To Mark Joel Lattao,

Hey. How are things with Jason? Ayeeeeeeee. Paano na ako? LOL. I think I can’t be with the group for a long time. No more Red Horse/Colt 45/tequila, no more Starbucks, no more flirting, no more laughter, no more gimmicks, no more disco, no more pictures, no more trips, no more free meal, no more anything with you guys for now :( It maybe a little harsh but what I’m dealing with is even harsher than those. Remember the things I opened to you? Those were just half of my burden I’m carrying right now. Anyway, I don’t want you to get worried. So stay happy! If others hurt you, tell me and I’ll kick their dirty asses! Bwahahaha! Take Care of yourself because I know you really are very sensitive. If you are troubled, sorry if I can’t be there for now so please don’t do anything stupid, okay? I want you to be much happier than you are right now so stop searching for Mr. Right. Love will come knocking at your door someday. I know it! You deserve being safe and loved. So just focus on your study. Maybe one day you’ll become one of the best nurses that existed, right?

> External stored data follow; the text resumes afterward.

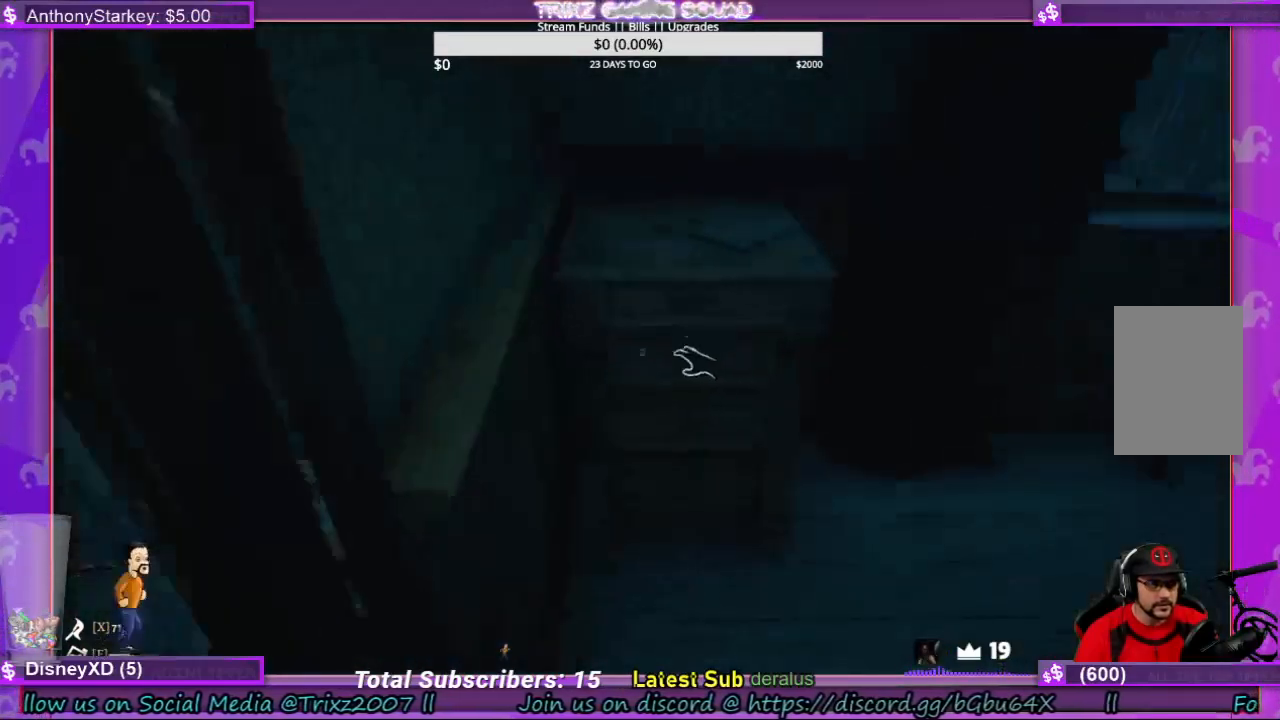
{"keys": [], "mouse": ["left"], "events": [[133, "w", "up"], [466, "mouse_left", "down"]]}
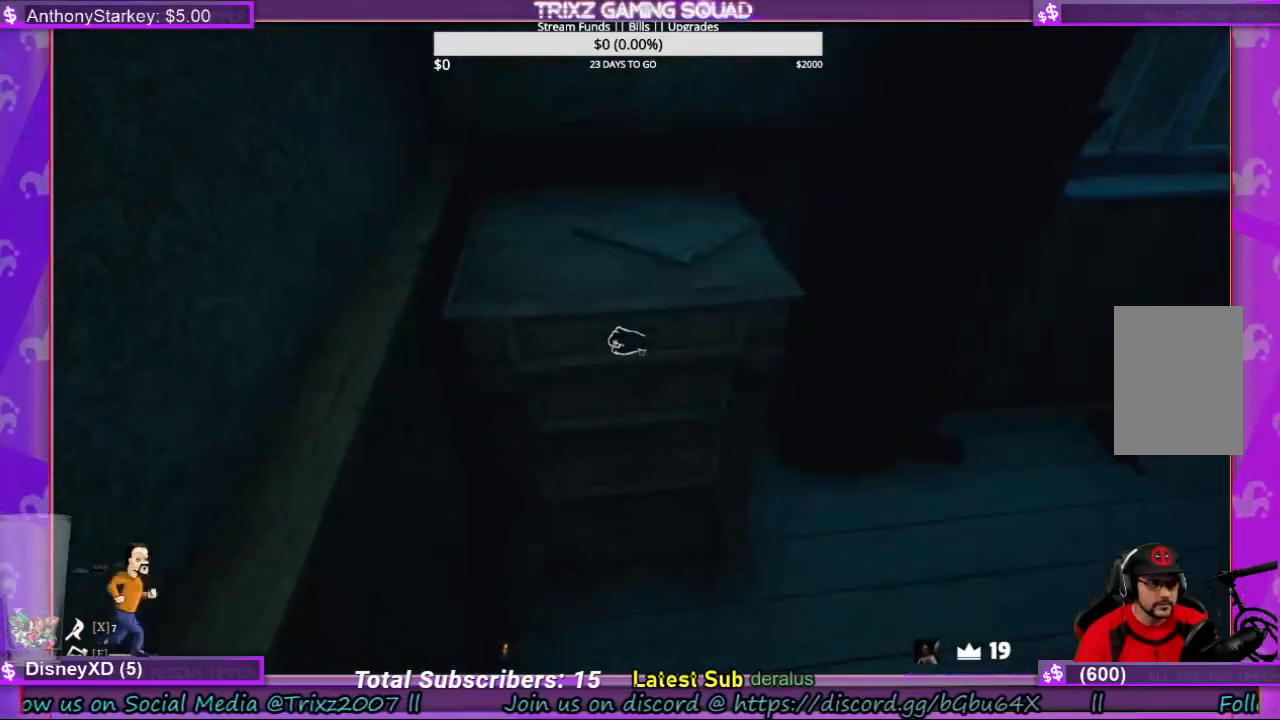
{"keys": [], "mouse": ["left"], "events": []}
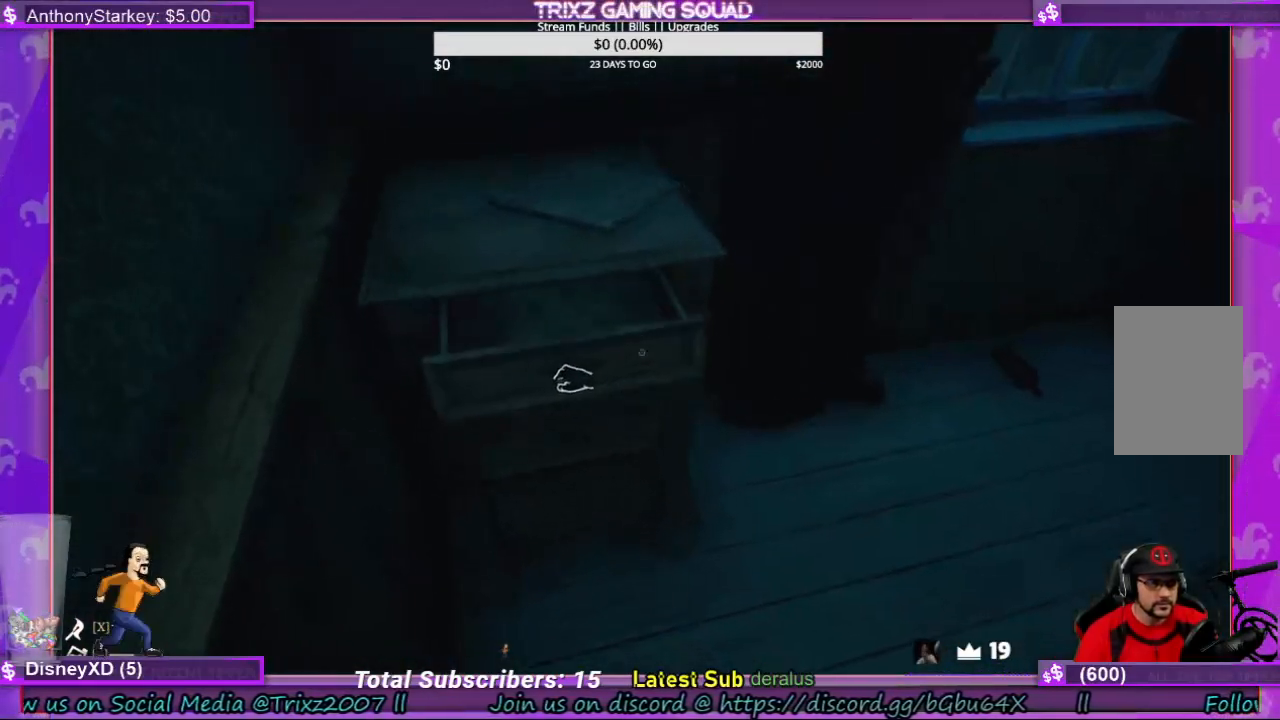
{"keys": [], "mouse": ["left"], "events": []}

To Ronel Victor ‘Papa Zyru’ Baracael,

Sorry for leaving you at Facebook Chat earlier :) How’s your day? Anyway, I just wanted to tell you that even we’re waiting for destiny to get us together, (OHA! Destiny daw o) I will always be here for you but not this time. Do well on your *ehem* on Monday! Make sure that that person is the one you really need :D But of course what I really want for you is to tell the person you like that you like him/her. Don’t be afraid of rejection. I know it’s painful but I know you can deal with it! Ikaw pa! And I have some doubts that you’ll be rejected because no one will hate a person like you :) A little advice though, I think of you as a fun person, but sometimes you can be a little irresponsible. You can be somewhat childish, and can try to ignore the fact that you will one day need to really grow up and be a mature adult! Perhaps you could start reading good books; they might help you look at the world in a different light. You do want to be taken seriously, right? Ajejejeje :p Hahaha. Take Care and Thanks for hearing me out the other night.


To Christian Mendoza,

Hello, I still hate you for telling me that I’m discourteous when honestly, you are the one who is discourteous. I will miss the times we talk every midnight about certain stuffs and about you know who :) Move on! You’re nice and sweet so you can another person who really deserves you, okay? Anyway, I’m still irritated because you haven’t been working on your promise until now :( Hahahaha. Please take care and do well on your work!


To Rolando ‘ROLAN’ Diaz,

Hey. We may have known each other a short time but we became really close (I think) I’m looking forward into your promise that you’ll live up with your words until you graduate :D Eat a lot ha :d Remember that something with 85 and with the grad party? I’m also looking forward to that! Sorry if the cutest guy will be removed on your friendslist on facebook but I know that in your mind, only Lennard is going around all day. LOL. Please keep me posted on things when I come back. Keep an eye with the two guys I told you :) Take Care ROLAN! Hahaha. I’ll miss you. Don’t stop making pranks on Gab’s wall, okay?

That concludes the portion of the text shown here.